Transformer-Based Sleep Stage Classification Enhanced by Clinical Information
Woosuk Chung, Seokwoo Hong, Wonhyeok Lee, Sangyoon Bae
TL;DR
The paper tackles automated sleep stage classification from polysomnography by addressing inter-scorer variability and the lack of contextual cues. It introduces a two-stage architecture: a Transformer-based per-epoch encoder and a 1D CNN aggregator, with late fusion of subject-level clinical metadata and per-epoch expert event annotations. On the SHHS dataset (n=8,357), context fusion yields macro-F1 improvements from 0.7745 to 0.8031 and micro-F1 from 0.8774 to 0.9051, with per-epoch events contributing the largest gains; a multi-task approach offers little additional benefit. This work demonstrates that integrating clinically meaningful cues with deep representations enhances both accuracy and interpretability, paving the way for context-aware, expert-aligned sleep staging systems.
Abstract
Manual sleep staging from polysomnography (PSG) is labor-intensive and prone to inter-scorer variability. While recent deep learning models have advanced automated staging, most rely solely on raw PSG signals and neglect contextual cues used by human experts.

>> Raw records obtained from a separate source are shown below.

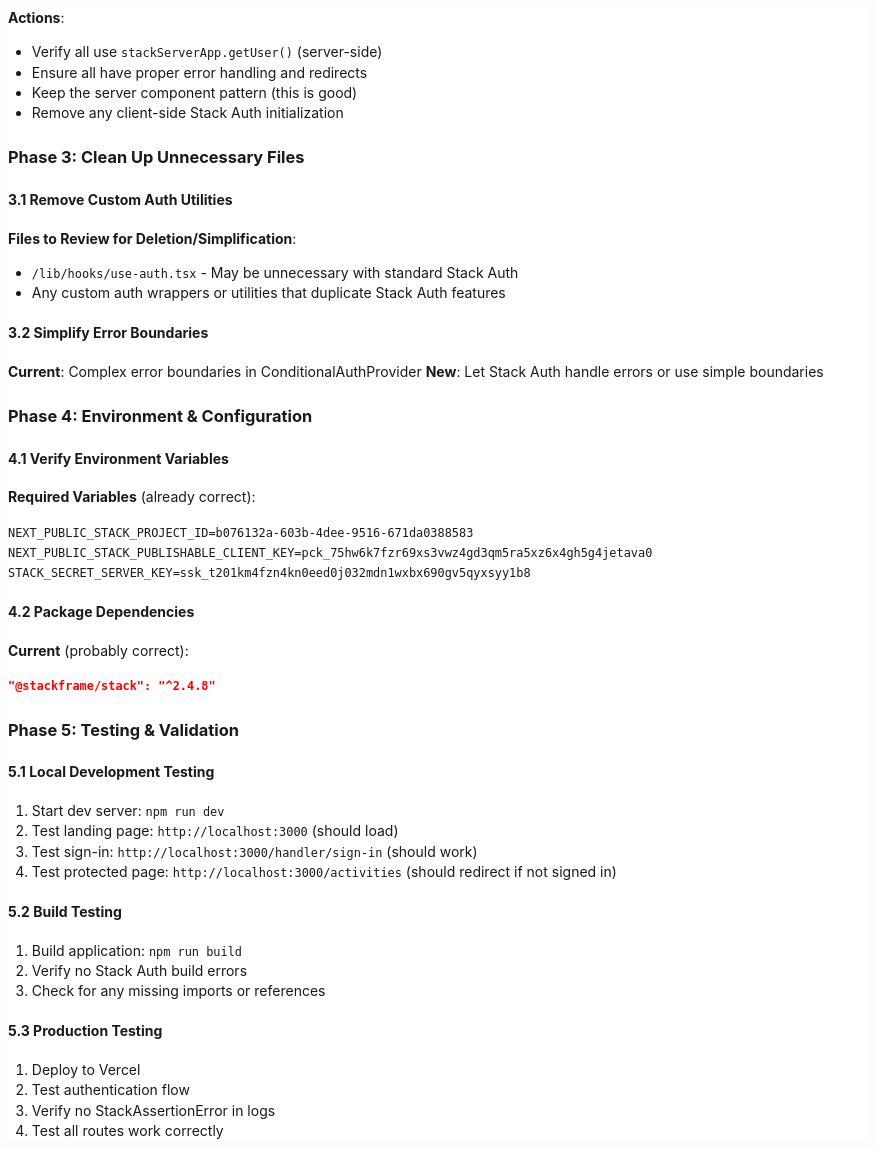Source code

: **Actions**:
- Verify all use `stackServerApp.getUser()` (server-side)
- Ensure all have proper error handling and redirects
- Keep the server component pattern (this is good)
- Remove any client-side Stack Auth initialization

### Phase 3: Clean Up Unnecessary Files

#### 3.1 Remove Custom Auth Utilities

**Files to Review for Deletion/Simplification**:
- `/lib/hooks/use-auth.tsx` - May be unnecessary with standard Stack Auth
- Any custom auth wrappers or utilities that duplicate Stack Auth features

#### 3.2 Simplify Error Boundaries

**Current**: Complex error boundaries in ConditionalAuthProvider
**New**: Let Stack Auth handle errors or use simple boundaries

### Phase 4: Environment & Configuration

#### 4.1 Verify Environment Variables

**Required Variables** (already correct):
```env
NEXT_PUBLIC_STACK_PROJECT_ID=b076132a-603b-4dee-9516-671da0388583
NEXT_PUBLIC_STACK_PUBLISHABLE_CLIENT_KEY=pck_75hw6k7fzr69xs3vwz4gd3qm5ra5xz6x4gh5g4jetava0
STACK_SECRET_SERVER_KEY=ssk_t201km4fzn4kn0eed0j032mdn1wxbx690gv5qyxsyy1b8
```

#### 4.2 Package Dependencies

**Current** (probably correct):
```json
"@stackframe/stack": "^2.4.8"
```

### Phase 5: Testing & Validation

#### 5.1 Local Development Testing
1. Start dev server: `npm run dev`
2. Test landing page: `http://localhost:3000` (should load)
3. Test sign-in: `http://localhost:3000/handler/sign-in` (should work)
4. Test protected page: `http://localhost:3000/activities` (should redirect if not signed in)

#### 5.2 Build Testing
1. Build application: `npm run build`
2. Verify no Stack Auth build errors
3. Check for any missing imports or references

#### 5.3 Production Testing
1. Deploy to Vercel
2. Test authentication flow
3. Verify no StackAssertionError in logs
4. Test all routes work correctly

We propose a two-stage architecture that combines a Transformer-based per-epoch encoder with a 1D CNN aggregator, and systematically investigates the effect of incorporating explicit context: subject-level clinical metadata (age, sex, BMI) and per-epoch expert event annotations (apneas, desaturations, arousals, periodic breathing). Using the Sleep Heart Health Study (SHHS) cohort (n=8,357), we demonstrate that contextual fusion substantially improves staging accuracy. Compared to a PSG-only baseline (macro-F1 0.7745, micro-F1 0.8774), our final model achieves macro-F1 0.8031 and micro-F1 0.9051, with event annotations contributing the largest gains. Notably, feature fusion outperforms multi-task alternatives that predict the same auxiliary labels. These results highlight that augmenting learned representations with clinically meaningful features enhances both performance and interpretability, without modifying the PSG montage or requiring additional sensors. Our findings support a practical and scalable path toward context-aware, expert-aligned sleep staging systems.